Later on she collaborated with Lara & Rino Costa Arte Contemporanea in Valenza and Riccardo Costantini Contemporary in Turin which showcased her work at the ArteFiera Bologna 2016 as well as other art fairs, introducing her works to both the national and international market.
In 2016, her work “BOOM” became part of the permanent collection of the Bocconi University in Milan. In June she showed “The Cell” at the Vecchiato Arte gallery in Padua, curated by Luca Beatrice. At the end of 2016, her solo show “CORE”, curated by Luca Beatrice and Maurizio Vanni, opened at the Lu.C.C.A. Museum in Lucca, Italy.
In March 2017 she held a solo exhibition “m(OTHERS)” at the Gallery Lara & Rino Costa of Valenza, and in December she displayed at the BAG with her artwork “BOOM” at the Bocconi University in Milan.
In 2018, Beatrice Gallori went back to her research with sculpture, which she made from recycled wood and polymers: she created sculptures that floated between mirrors in a game of balance between spherical forms and monoliths, underlining the precariousness of life.
In January 2018 she presented her solo exhibition “Biological Rules” at the Triennale di Milano, curated by Angelo Crespi and part of the series “Materialmente”; she was then chosen by the critic Luca Beatrice for the exhibition “Il Millennio è Maggiorenne” at the Museo delle Arti in Catanzaro (MARCA) with the supporto of Fabbrica Eos Milan gallery, which she started to collaborate with.

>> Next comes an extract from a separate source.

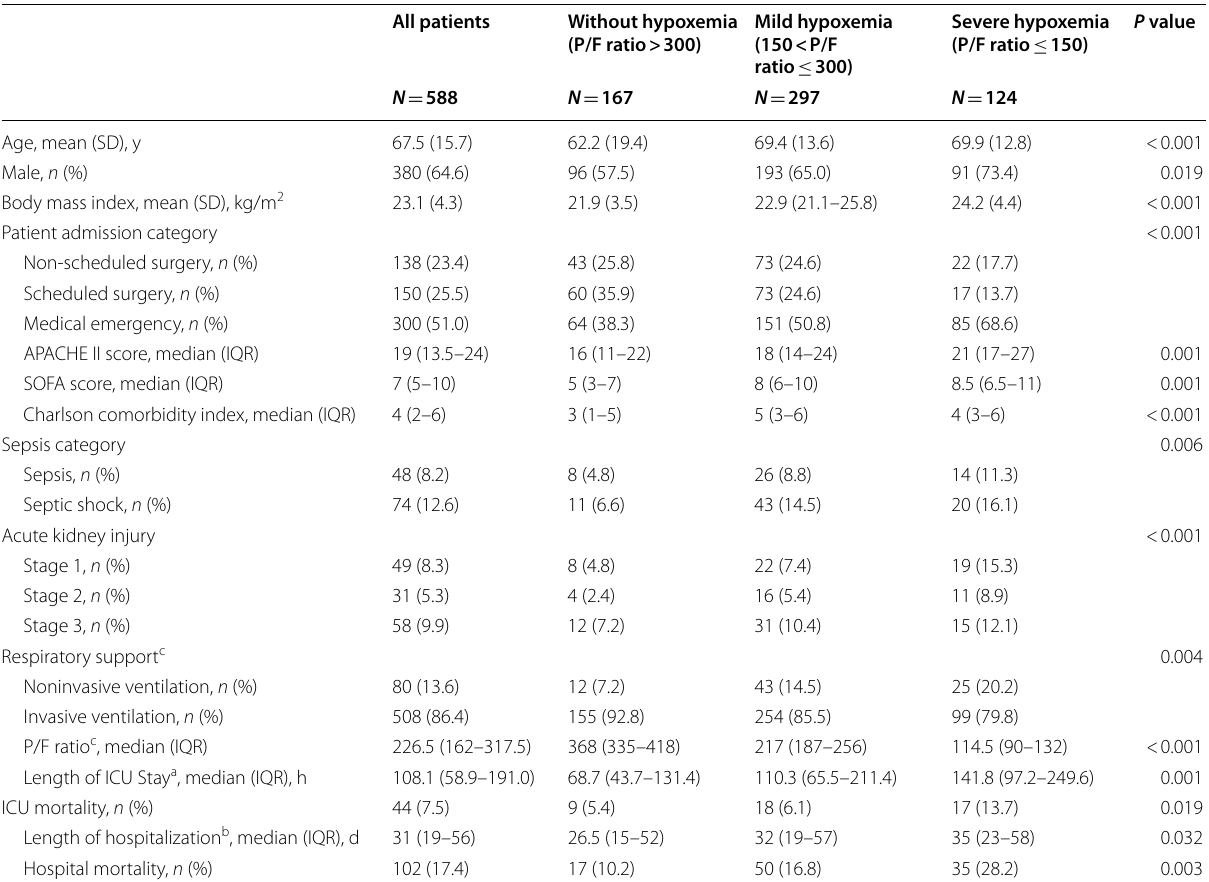
Table 1 Characteristics of patient population, days of hospital stay,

Her “VAST” installation displayed at MARCA was then acquired by the Rocco Guglielmo Foundation.
Also in January, in collaboration with the gallery Lara & Rino Costa, she presented an installation, “Gaze”, at the ArteFiera Bologna curated by Alessandra Frosini.
Two of her works became part of the permanent collections of the Lu.C.C.A. Center of Contemporary Art in Lucca and the Museum dello Splendore of Giulianova.

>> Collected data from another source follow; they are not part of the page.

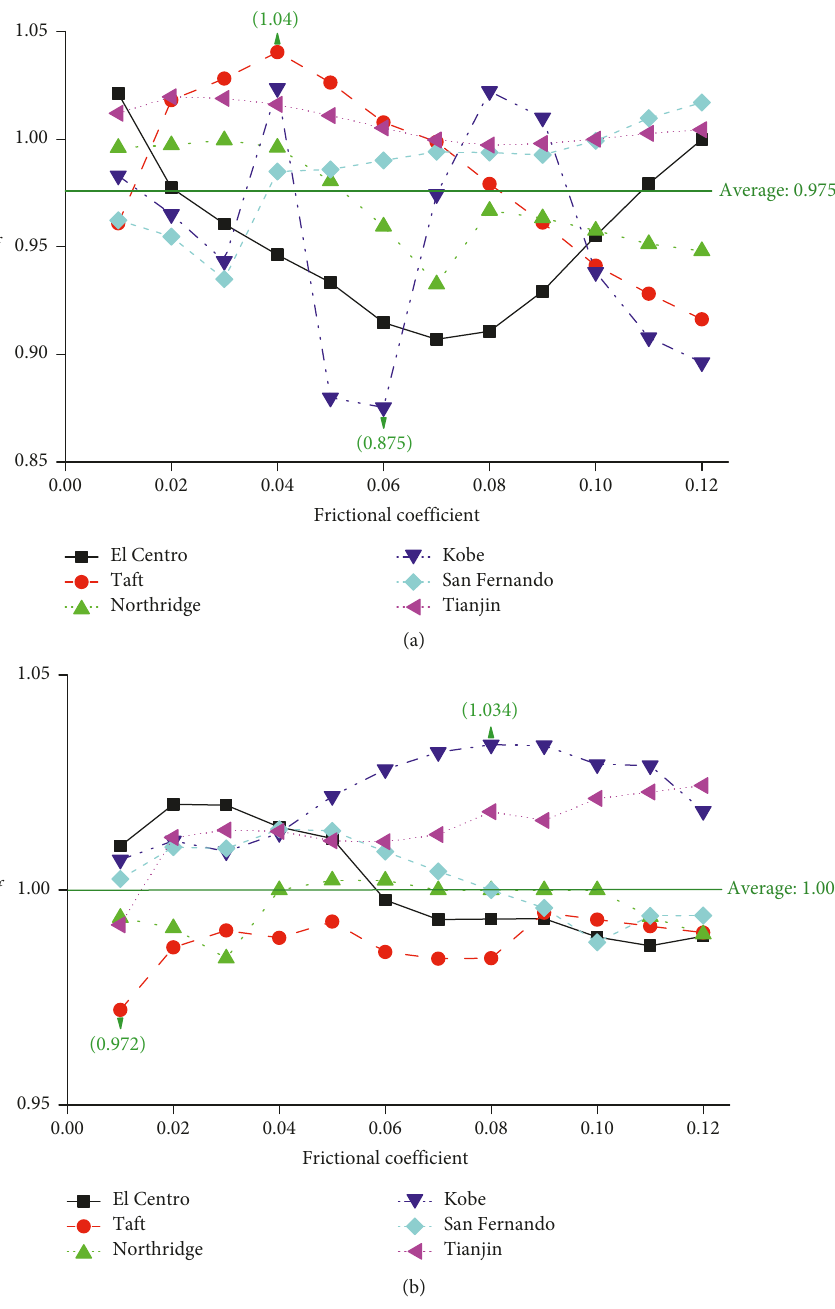
Figure 13: Comparison of the response amplitude of the main beam under various ground motions. (a) Displacement amplitude of the main beam. (b) Acceleration amplitude of the main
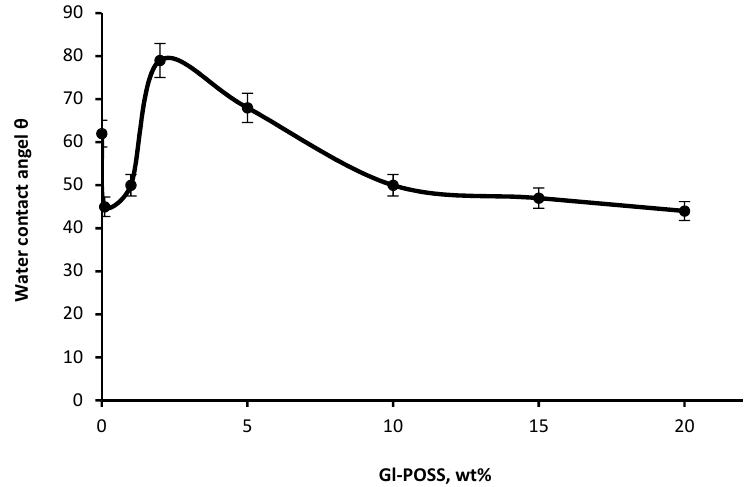
Figure 5. The dependence of the water contact angle on POI-Gl-POSS polymers on the Gl-POSS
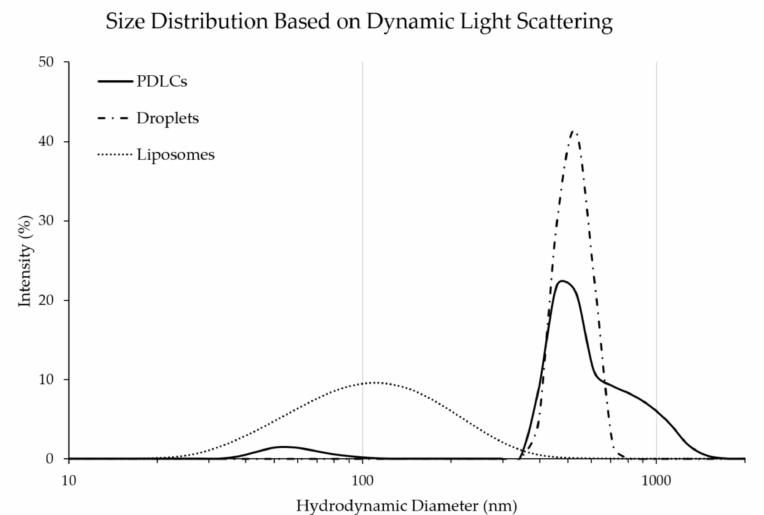
Figure 4. The size distribution of droplets, liposomes, and PDLCs. The clustering of droplets and liposomes increases the overall median diameter of the particles. Distributions are averaged from three sample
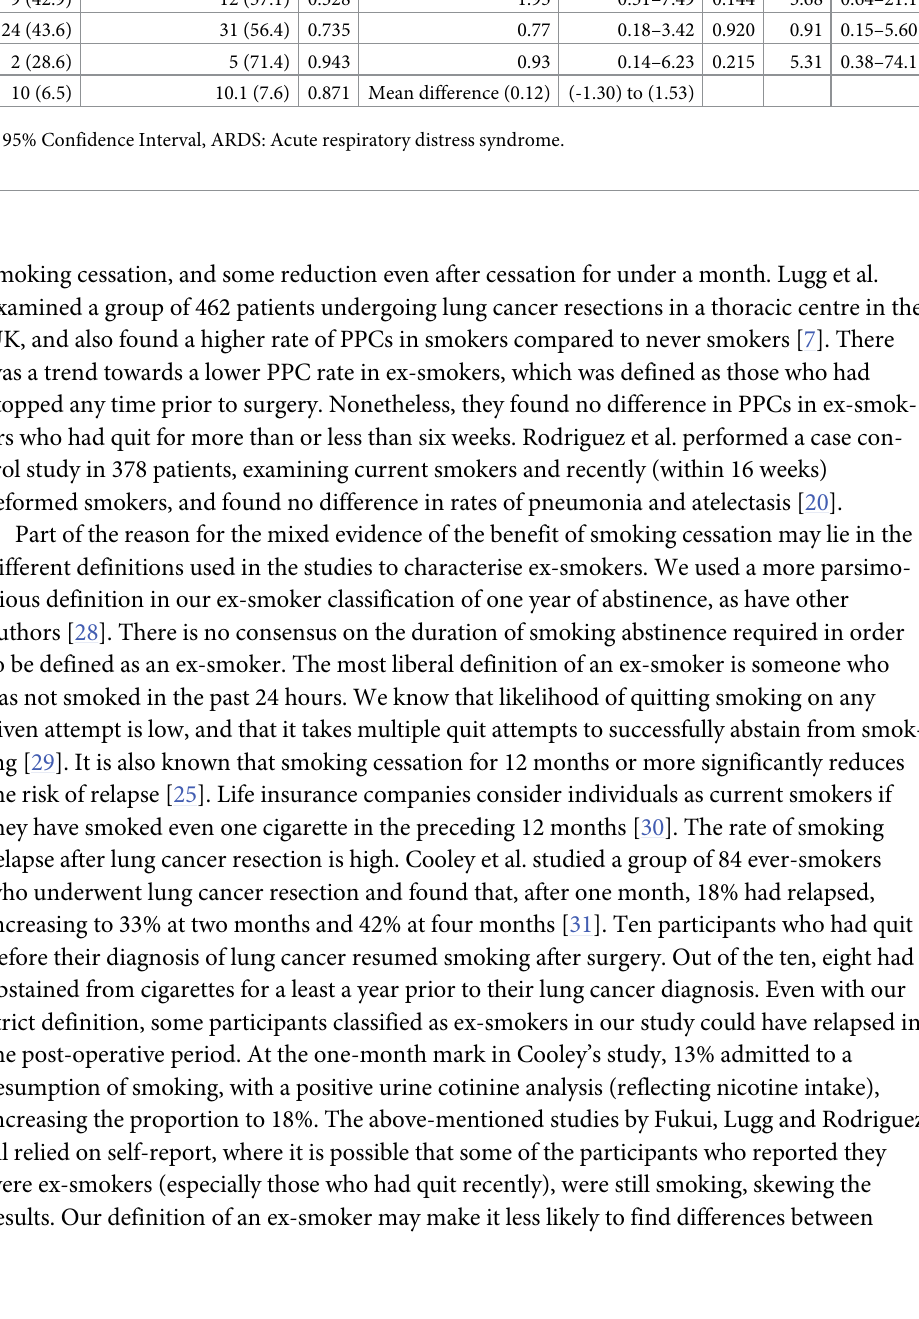
OR: Odds Ratio, AOR: Adjusted Odds Ratio, 95%CI: 95% Confidence Interval, ARDS: Acute respiratory distress syndrome. � Adjusted for: age, gender and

At the beginning of 2018, she began collaborating with Aria Art Gallery (Florence, London, Istanbul) and participated in a group exhibition in Florence while also preparing her solo exhibition “Emotion Capture” curated by Alessandra Frosini, which was inaugurated in April at the Aria Art Gallery Istanbul.
She currently works with Lara & Rino Costa Contemporary Art (Valenza), Vecchiato Arte (Padova – Pietrasanta), Fabbrica Eos (Milan) and Aria Art Gallery (Florence – London – Istanbul) presenting her works at various Italian and foreign art fairs as well as in galleries and museums. Her works are in various Italian and international private and public collections.